If Congress goes along with this scam they're even more gullible than I thought they were. Any Congressman who votes for this boondoggle should be tossed out of office for being dumber than a five year old.

And the crowd went wild!

Will wonders never cease? There's actually some good news out of Iraq this morning; well, Jakarta really, but nonetheless . . . The Iraqi "Lions of the Two Rovers" beat their cross-border rivals Saudi Arabia 1-0 in the Asia Cup yesterday in Indonesia off the header of Younis Mahmoud in the 71st minute. The resulting celebration killed at least four people unlucky enough to be standing under the falling fusillade -- or "happy fire" -- which erupted as the clock ran out.

The story of the Iraqi team is one for the ages. The Saudis, naturally, fielded the best team money could buy -- sort of like the New York Yankees of soccer -- and they got crushed by a team of players, representing all the various ethnic and religious divisions of Iraq, who had just been cobbled together two months ago under the leadership of a Brazilian coach. It really doesn't get any better than that.

If only a football game could re-unite the fractious Iraqi people after so much death and destruction. The NYT quotes an Iraqi celebrant saying, "Our happiness depends on these guys who playing in Asia; I wish they would come and take over parliament, for they are the ones who really represent us."
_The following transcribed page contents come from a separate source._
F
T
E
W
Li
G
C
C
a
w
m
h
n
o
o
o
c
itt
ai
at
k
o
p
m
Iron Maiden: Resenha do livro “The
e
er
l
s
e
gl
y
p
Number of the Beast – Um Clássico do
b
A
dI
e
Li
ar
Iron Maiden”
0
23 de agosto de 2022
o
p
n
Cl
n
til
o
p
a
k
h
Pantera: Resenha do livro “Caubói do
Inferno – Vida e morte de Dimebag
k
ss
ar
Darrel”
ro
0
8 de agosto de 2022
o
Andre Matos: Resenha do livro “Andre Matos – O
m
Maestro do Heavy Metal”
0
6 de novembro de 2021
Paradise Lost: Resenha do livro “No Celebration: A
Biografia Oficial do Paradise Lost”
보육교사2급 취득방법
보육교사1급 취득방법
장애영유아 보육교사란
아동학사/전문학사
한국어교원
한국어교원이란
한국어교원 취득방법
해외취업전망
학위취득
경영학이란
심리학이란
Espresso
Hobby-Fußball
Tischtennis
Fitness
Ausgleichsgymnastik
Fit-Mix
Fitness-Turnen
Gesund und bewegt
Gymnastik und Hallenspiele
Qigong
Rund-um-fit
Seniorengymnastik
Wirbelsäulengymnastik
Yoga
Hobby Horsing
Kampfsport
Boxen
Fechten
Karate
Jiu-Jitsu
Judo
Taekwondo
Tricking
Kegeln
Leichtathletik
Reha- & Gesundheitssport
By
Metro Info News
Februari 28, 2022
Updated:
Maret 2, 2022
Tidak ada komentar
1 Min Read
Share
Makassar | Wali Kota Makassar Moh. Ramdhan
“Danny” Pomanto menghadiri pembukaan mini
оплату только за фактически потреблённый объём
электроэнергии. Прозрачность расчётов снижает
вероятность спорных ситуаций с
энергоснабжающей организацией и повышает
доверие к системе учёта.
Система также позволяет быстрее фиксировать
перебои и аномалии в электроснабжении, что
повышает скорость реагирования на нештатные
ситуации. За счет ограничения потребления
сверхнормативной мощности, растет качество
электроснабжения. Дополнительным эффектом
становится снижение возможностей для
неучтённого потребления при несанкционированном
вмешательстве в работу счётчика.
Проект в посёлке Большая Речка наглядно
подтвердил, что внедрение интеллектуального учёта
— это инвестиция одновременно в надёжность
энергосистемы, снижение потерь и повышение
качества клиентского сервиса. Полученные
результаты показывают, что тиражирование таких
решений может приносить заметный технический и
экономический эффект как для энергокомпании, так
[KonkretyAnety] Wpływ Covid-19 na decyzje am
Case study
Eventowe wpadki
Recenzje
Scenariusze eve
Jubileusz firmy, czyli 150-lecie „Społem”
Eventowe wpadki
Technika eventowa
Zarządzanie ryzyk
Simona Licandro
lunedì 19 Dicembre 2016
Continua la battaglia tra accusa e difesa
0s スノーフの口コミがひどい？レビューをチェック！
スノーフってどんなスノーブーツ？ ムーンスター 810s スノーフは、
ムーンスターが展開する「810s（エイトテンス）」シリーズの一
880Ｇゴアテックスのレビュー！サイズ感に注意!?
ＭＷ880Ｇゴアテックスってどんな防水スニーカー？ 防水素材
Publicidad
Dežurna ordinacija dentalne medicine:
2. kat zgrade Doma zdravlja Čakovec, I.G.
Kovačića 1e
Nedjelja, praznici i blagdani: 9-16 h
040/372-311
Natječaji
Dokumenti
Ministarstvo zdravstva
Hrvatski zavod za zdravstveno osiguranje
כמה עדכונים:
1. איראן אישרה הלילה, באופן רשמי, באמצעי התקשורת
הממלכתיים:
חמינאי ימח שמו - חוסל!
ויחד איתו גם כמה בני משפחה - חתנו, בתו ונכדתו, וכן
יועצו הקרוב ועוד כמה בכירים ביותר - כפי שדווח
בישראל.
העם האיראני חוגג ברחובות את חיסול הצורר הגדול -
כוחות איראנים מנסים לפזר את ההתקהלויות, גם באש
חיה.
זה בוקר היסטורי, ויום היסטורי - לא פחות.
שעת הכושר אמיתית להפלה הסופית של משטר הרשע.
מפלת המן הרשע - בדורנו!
Amen brother, but alas, it seems unlikely many of the players will even be able to make it back to Iraq. The man who made the winning header said after the game, "I don't want the Iraqi people to be angry with me [but] if I go back with the team, anybody could kill me or try to hurt me." Younis Mahmoud is a Sunni from Kirkuk, so I can see why he might be apprehensive about returning home (and those shorts he was wearing could get him killed in a heartbeat).

What a shame it is that the people of Iraq will undoubtedly be crashing back down to reality soon enough after such a positive national achievement, a rare event in the past five years. It's almost impossible to fathom the scale of the disaster W.'s perfect little war has inflicted on Iraq: Not only is Iraq # 2 on the list of failed nations of the world, a new UN report issued today says about 8 million Iraqis, a third of the population, is on the verge of a humanitarian disaster due to lack of food, clean water and medical care. And this is to say nothing of the 2 million displaced Iraqis inside the country and the 2 million, who were lucky enough to get out, yet are still barely surviving in stateless limbo in Jordan and Syria.

It's a real tragedy that the only thing the Iraqis have left of their once great nation is a football team that will never play together again. One thing I'm sure all Iraqis can agree on, if nothing else was expressed by their new national hero Younis Mahoud after the victory: "I want the Americans out of Iraq."